For instance, Cynthia McCollough, PhD, director of the CT Clinical Innovation Center at Mayo Clinic, has expressed the opinion that no 3D image, no matter how lifelike, will ever take the place of the most basic of methods: a radiologist reading the individual 2D pictures from CT or MRI scans. McCollough has gone on record saying that, while 3D images help to summarize the layout of bones or blood vessels, they will not become "a standalone diagnostic tool anytime soon."
Also, Abbara raises a question about necessity. "I have yet to hear from anyone that this is a must-have application that solves a problem," he reports. "While I feel the images are truly awe inspiring, I am not yet convinced that it has added diagnostic or therapeutic value to the images. I haven't seen any particular problem that can be better addressed using cinematic vs standard volume rendered imaging."
Abbara often meets with colleagues throughout the nation, and he always asks them what they think is needed for CT. "No one has mentioned better CT rendering," he says. "I think that it is great that we have this, and I think that it is better that we can communicate what we see in such a vivid way. But, to me, this advancement does not appear to be driven by seeking an answer or fulfilling a need. Ideally, innovations are driven by an unanswered question or an outstanding need that exists."
But Schoepf responds by calling for time and patience before casting final judgment, as the intrinsic value of anything new is at first difficult to measure. "Take, for instance, something like virtual colonoscopy," he offers. "You do comparative trials, then, using that as a reference standard, you can easily determine performance metrics such as sensitivity, specificity, and overall accuracy. I think that is much more difficult with a novel visual technique such as cinematic rendering because you typically don't have an outside standard reference that you can use for comparison purposes. It proves to be a different animal, as far as other new applications. So, it is hard at first to quantify the additional value. Currently, we are in the business of trying to do just that."
Other challenges need to be addressed moving forward. For one, if clinical usage is to become widespread—even routine—higher speed rendering will be required. Also, development of monitor technology remains important, as this will support the 3D stereoscopics. Cinematic 3D images will also entail an increase in computer power. Other challenges involve improved rendering software and increased graphics processing.

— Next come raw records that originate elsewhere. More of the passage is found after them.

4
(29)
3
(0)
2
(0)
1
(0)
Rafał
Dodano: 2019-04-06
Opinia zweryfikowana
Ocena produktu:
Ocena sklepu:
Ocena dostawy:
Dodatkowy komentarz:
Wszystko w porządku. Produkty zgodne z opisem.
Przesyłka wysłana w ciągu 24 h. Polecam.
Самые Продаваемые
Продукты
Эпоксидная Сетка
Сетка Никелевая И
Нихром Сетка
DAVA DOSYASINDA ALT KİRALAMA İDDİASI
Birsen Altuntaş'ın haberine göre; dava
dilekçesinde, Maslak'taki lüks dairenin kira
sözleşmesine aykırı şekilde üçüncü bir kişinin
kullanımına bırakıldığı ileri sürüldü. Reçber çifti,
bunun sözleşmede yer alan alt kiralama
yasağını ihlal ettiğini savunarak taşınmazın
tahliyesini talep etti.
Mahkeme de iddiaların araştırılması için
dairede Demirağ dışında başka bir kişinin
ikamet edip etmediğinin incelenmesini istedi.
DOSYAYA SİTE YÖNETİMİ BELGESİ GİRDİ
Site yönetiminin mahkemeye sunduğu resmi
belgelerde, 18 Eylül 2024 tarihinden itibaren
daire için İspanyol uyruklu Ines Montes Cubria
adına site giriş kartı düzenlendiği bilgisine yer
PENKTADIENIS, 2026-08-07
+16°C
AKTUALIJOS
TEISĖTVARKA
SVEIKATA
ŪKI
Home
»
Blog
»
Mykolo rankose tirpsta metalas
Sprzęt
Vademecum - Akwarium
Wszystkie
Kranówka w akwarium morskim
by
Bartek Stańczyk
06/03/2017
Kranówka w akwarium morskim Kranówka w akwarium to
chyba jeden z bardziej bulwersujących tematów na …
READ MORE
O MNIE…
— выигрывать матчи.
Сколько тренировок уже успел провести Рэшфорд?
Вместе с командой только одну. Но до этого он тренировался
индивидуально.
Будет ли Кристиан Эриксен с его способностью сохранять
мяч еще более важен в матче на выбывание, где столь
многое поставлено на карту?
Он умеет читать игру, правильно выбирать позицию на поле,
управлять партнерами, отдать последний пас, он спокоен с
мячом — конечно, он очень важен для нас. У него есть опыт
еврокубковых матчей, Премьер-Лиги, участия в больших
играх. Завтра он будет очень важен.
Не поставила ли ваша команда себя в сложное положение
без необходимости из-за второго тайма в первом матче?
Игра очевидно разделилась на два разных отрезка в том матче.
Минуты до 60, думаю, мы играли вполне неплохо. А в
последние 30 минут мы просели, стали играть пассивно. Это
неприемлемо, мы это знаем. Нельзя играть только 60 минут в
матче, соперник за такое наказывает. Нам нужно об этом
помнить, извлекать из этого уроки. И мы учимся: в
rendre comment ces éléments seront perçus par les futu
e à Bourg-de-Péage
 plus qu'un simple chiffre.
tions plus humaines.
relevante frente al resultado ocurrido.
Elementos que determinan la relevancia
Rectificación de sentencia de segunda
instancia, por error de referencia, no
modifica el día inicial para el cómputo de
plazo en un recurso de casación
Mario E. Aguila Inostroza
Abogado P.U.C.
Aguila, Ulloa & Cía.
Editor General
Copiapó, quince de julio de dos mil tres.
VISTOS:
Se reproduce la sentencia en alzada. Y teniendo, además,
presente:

More investigation into the accuracy of 3D rendering is necessary, as well, along with research that could properly assess the value of cinematic rendering compared with volume rendering. Such new information would be of particular importance to those surgeons who are ready to embrace cinematic 3D images.
Right now, researchers at MUSC are working on ways that will quantify the potential usefulness of the cinematic 3D rendering technique, Schoepf says. "Part of this involves measuring the confidence of a surgeon to perform an operation based on the preprocedure planning that comes out of using this technique," he says. The goal, he adds, is determining a measureable, quantifiable, incremental value over traditional techniques.
"You'll find that this will take researchers down the same pathways as before for other advancements," Schoepf says.
— Dan Harvey is a freelance writer based in Wilmington, Delaware.